UC San Diego selects naval architect to design hydrogen-powered research vessel

The University of California San Diego’s Scripps Institution of Oceanography has selected a naval architect to design its anticipated hybrid-hydrogen research vessel.

With the selection, Seattle-based Glosten will provide preliminary design, contract design, and detailed design for the research vessel to be operated by Scripps Oceanography.

H2 View understands, the vessel will feature an innovative hybrid propulsion system, integrating hydrogen fuel cells alongside a conventional diesel-electric power plant, which according to UC San Diego will enable zero emissions operations.

In 2021, California legislators allocated $35m to develop the planned 125-foot coastal research vessel.

Read more: New hydrogen-powered coastal research vessel under development in California

UC San Diego has also said, the design is scaled so the ship will be able to operate 75% of its missions entirely on hydrogen. With longer missions utilising extra power from the modern diesel generators.

Bruce Applegate, Associate Director and Head of Ship Operations at Scripps Oceanography, said, “This vessel will be the first of its kind, and the selection of the naval architect is a major milestone for Scripps.

“Fundamentally, our ships have to be reliable and capable in order to support the innovative research our scientists conduct at sea.

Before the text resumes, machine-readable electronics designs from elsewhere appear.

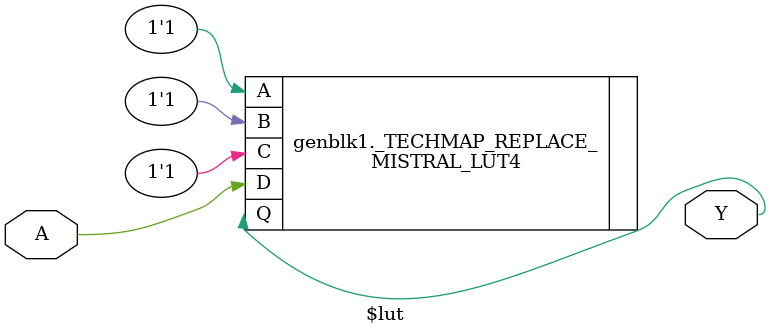
<source format=v>
/*
 *  yosys -- Yosys Open SYnthesis Suite
 *
 *  Copyright (C) 2019  Dan Ravensloft <dan.ravensloft@gmail.com>
 *
 *  Permission to use, copy, modify, and/or distribute this software for any
 *  purpose with or without fee is hereby granted, provided that the above
 *  copyright notice and this permission notice appear in all copies.
 *
 *  THE SOFTWARE IS PROVIDED "AS IS" AND THE AUTHOR DISCLAIMS ALL WARRANTIES
 *  WITH REGARD TO THIS SOFTWARE INCLUDING ALL IMPLIED WARRANTIES OF
 *  MERCHANTABILITY AND FITNESS. IN NO EVENT SHALL THE AUTHOR BE LIABLE FOR
 *  ANY SPECIAL, DIRECT, INDIRECT, OR CONSEQUENTIAL DAMAGES OR ANY DAMAGES
 *  WHATSOEVER RESULTING FROM LOSS OF USE, DATA OR PROFITS, WHETHER IN AN
 *  ACTION OF CONTRACT, NEGLIGENCE OR OTHER TORTIOUS ACTION, ARISING OUT OF
 *  OR IN CONNECTION WITH THE USE OR PERFORMANCE OF THIS SOFTWARE.
 *
 */

`ifdef VERILATOR
`include "cells_sim.v"
`endif

module \$lut (A, Y);

parameter WIDTH = 1;
parameter LUT = 0;

input [WIDTH-1:0] A;
output Y;

generate
    if (WIDTH == 1) begin
        localparam LUT16 = {{8{LUT[1]}}, {8{LUT[0]}}};
        MISTRAL_LUT4 #(.LUT(LUT16)) _TECHMAP_REPLACE_(
            .A(1'b1), .B(1'b1), .C(1'b1), .D(A[0]), .Q(Y)
        );
    end else
    if (WIDTH == 2) begin
        localparam LUT16 = {{4{LUT[3]}}, {4{LUT[2]}}, {4{LUT[1]}}, {4{LUT[0]}}};
        MISTRAL_LUT4 #(.LUT(LUT16)) _TECHMAP_REPLACE_(
            .A(1'b1), .B(1'b1), .C(A[1]), .D(A[0]), .Q(Y)
        );
    end else
    if (WIDTH == 3) begin
        localparam LUT16 = {{2{LUT[7]}}, {2{LUT[6]}}, {2{LUT[5]}}, {2{LUT[4]}}, {2{LUT[3]}}, {2{LUT[2]}}, {2{LUT[1]}}, {2{LUT[0]}}};
        MISTRAL_LUT4 #(.LUT(LUT16)) _TECHMAP_REPLACE_(
            .A(1'b1), .B(A[2]), .C(A[1]), .D(A[0]), .Q(Y)
        );
    end else
    if (WIDTH == 4) begin
        MISTRAL_LUT4 #(.LUT(LUT)) _TECHMAP_REPLACE_(
            .A(A[3]), .B(A[2]), .C(A[1]), .D(A[0]), .Q(Y)
        );
    end else
    if (WIDTH == 5) begin
        wire lut4_0_out, lut4_1_out;

        MISTRAL_LUT4 #(.LUT(LUT[15:0])) lut4_0(
            .A(A[3]), .B(A[2]), .C(A[1]), .D(A[0]), .Q(lut4_0_out)
        );
        MISTRAL_LUT4 #(.LUT(LUT[31:16])) lut4_1(
            .A(A[3]), .B(A[2]), .C(A[1]), .D(A[0]), .Q(lut4_1_out)
        );

        MISTRAL_MUX2 lut44_mux(
            .A(lut4_0_out), .B(lut4_1_out), .S(A[4]), .Q(Y)
        );
    end else
    if (WIDTH == 6) begin
        wire lut4_0_out;
        wire lut4_1_out;
        wire lut4_2_out;
        wire lut4_3_out;
        wire lut5_0_out;
        wire lut5_1_out;

        MISTRAL_LUT4 #(.LUT(LUT[15:0])) lut4_0(
            .A(A[3]), .B(A[2]), .C(A[1]), .D(A[0]), .Q(lut4_0_out)
        );
        MISTRAL_LUT4 #(.LUT(LUT[31:16])) lut4_1(
            .A(A[3]), .B(A[2]), .C(A[1]), .D(A[0]), .Q(lut4_1_out)
        );

        MISTRAL_MUX2 lut44_mux0(
            .A(lut4_0_out), .B(lut4_1_out), .S(A[4]), .Q(lut5_0_out)
        );

        MISTRAL_LUT4 #(.LUT(LUT[47:0])) lut4_2(
            .A(A[3]), .B(A[2]), .C(A[1]), .D(A[0]), .Q(lut4_2_out)
        );
        MISTRAL_LUT4 #(.LUT(LUT[63:48])) lut4_3(
            .A(A[3]), .B(A[2]), .C(A[1]), .D(A[0]), .Q(lut4_3_out)
        );

        MISTRAL_MUX2 lut44_mux1(
            .A(lut4_2_out), .B(lut4_3_out), .S(A[4]), .Q(lut5_1_out)
        );

        MISTRAL_MUX2 lut55_mux(
            .A(lut5_0_out), .B(lut5_1_out), .S(A[5]), .Q(Y)
        );
    end else begin
        wire _TECHMAP_FAIL_ = 1'b1;
    end
endgenerate
endmodule

</source>
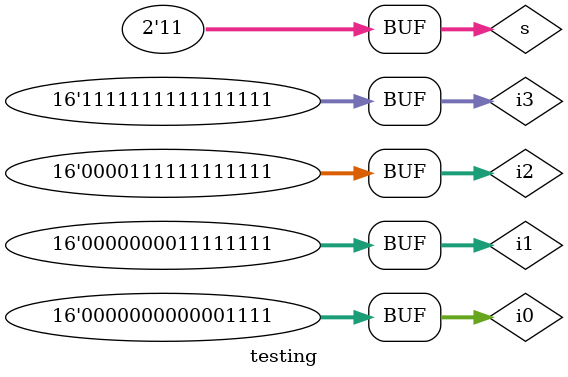
<source format=v>
module mux4x1(i0,i1,i2,i3,select,O); 
	input i0,i1,i2,i3;
	input [1:0] select;
	output O;
	wire w,x,y,z;
	and g1(w,i0,~select[1], ~select[0]),
		g2(x,i1,~select[1], select[0]),
		g3(y,i2,select[1], ~select[0]),
		g4(z,i3,select[1], select[0]);
	or	g5(O,w,x,y,z);
endmodule

module mux16Bit4x1(i0, i1, i2, i3, select, O);
	input [15:0] i0, i1, i2, i3;
	input [1:0] select;
	output [15:0] O;
	
	mux4x1 	mux0(i0[0], i1[0], i2[0], i3[0], select, O[0]),
			mux1(i0[1], i1[1], i2[1], i3[1], select, O[1]),
			mux2(i0[2], i1[2], i2[2], i3[2], select, O[2]),
			mux3(i0[3], i1[3], i2[3], i3[3], select, O[3]),
			mux4(i0[4], i1[4], i2[4], i3[4], select, O[4]),
			mux5(i0[5], i1[5], i2[5], i3[5], select, O[5]),
			mux6(i0[6], i1[6], i2[6], i3[6], select, O[6]),
			mux7(i0[7], i1[7], i2[7], i3[7], select, O[7]),
			mux8(i0[8], i1[8], i2[8], i3[8], select, O[8]),
			mux9(i0[9], i1[9], i2[9], i3[9], select, O[9]),
			mux10(i0[10], i1[10], i2[10], i3[10], select, O[10]),
			mux11(i0[11], i1[11], i2[11], i3[11], select, O[11]),
			mux12(i0[12], i1[12], i2[12], i3[12], select, O[12]),
			mux13(i0[13], i1[13], i2[13], i3[13], select, O[13]),
			mux14(i0[14], i1[14], i2[14], i3[14], select, O[14]),
			mux15(i0[15], i1[15], i2[15], i3[15], select, O[15]);
endmodule

module testing ();

 reg [15:0] i0, i1, i2, i3;
 reg [1:0] s;
 wire [15:0] O;

 mux16Bit4x1 mux(i0, i2, i3, i3, s, O);

 initial 
   begin  
	
     i0=16'b0000_0000_0000_1111; i1=16'b0000_0000_1111_1111; i2=16'b0000_1111_1111_1111; i3=16'b1111_1111_1111_1111; s=0;
	 #10 s=1;
	 #10 s=2;
	 #10 s=3;

   end 

 initial
   $monitor ("%b %b", s, O);
 
endmodule 
</source>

On top of that, the ship we envision needs to demonstrate that zero emission power systems work effectively under demanding real-world conditions.

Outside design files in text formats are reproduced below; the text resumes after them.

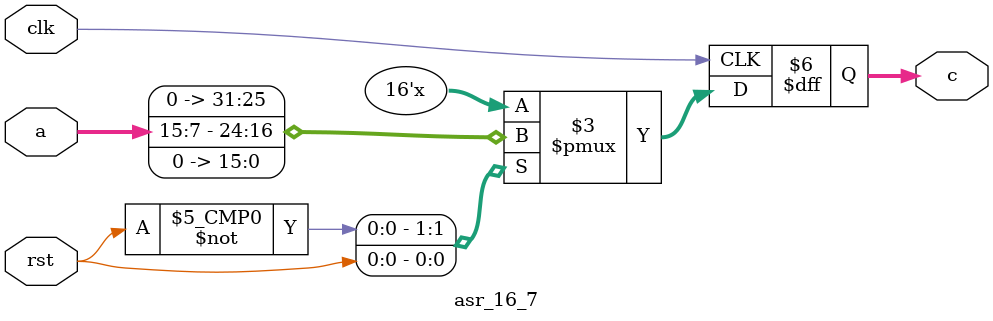
<source format=v>
module asr_16_7(
    a,
    c,
    clk,
    rst
);

input [15:0] a;
input clk, rst;
output [15:0] c;

always @ ( posedge clk )
begin
    case(rst)
        0: c = a >>> 7;
        1: c = 0;
    endcase
end
endmodule

</source>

“It’s the job of the naval architect to provide the necessary engineering, design, and integration skills needed for this project to succeed on every level.”

Set to be used as part of the University’s educational mission to train the next generation of scientists, leaders, and policymakers, the hydrogen-powered vessel also forms part of the University of California’s Carbon Neutrality Initiative with the goal to be carbon neutral by 2025.

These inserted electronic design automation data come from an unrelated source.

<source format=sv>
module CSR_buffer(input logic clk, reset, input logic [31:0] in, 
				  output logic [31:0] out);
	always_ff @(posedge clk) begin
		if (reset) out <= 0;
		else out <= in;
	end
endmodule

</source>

The basic design is expected to be completed within a year. Following approval from the US Coast Guard, the university will select a shipyard, where it is estimated detailed design and construction will take an additional three years.

Offering support for the project, Liane Randolph, Chair of the California Air Resources Board, said, “Scripps Institution of Oceanography’s hydrogen-hybrid coastal research vessel is a significant demonstration of California’s commitment to fighting climate change, decarbonising our blue economy, and improving air quality for port-adjacent disadvantaged communities. The selection of a naval architect is an important step in bringing this innovative project to reality.”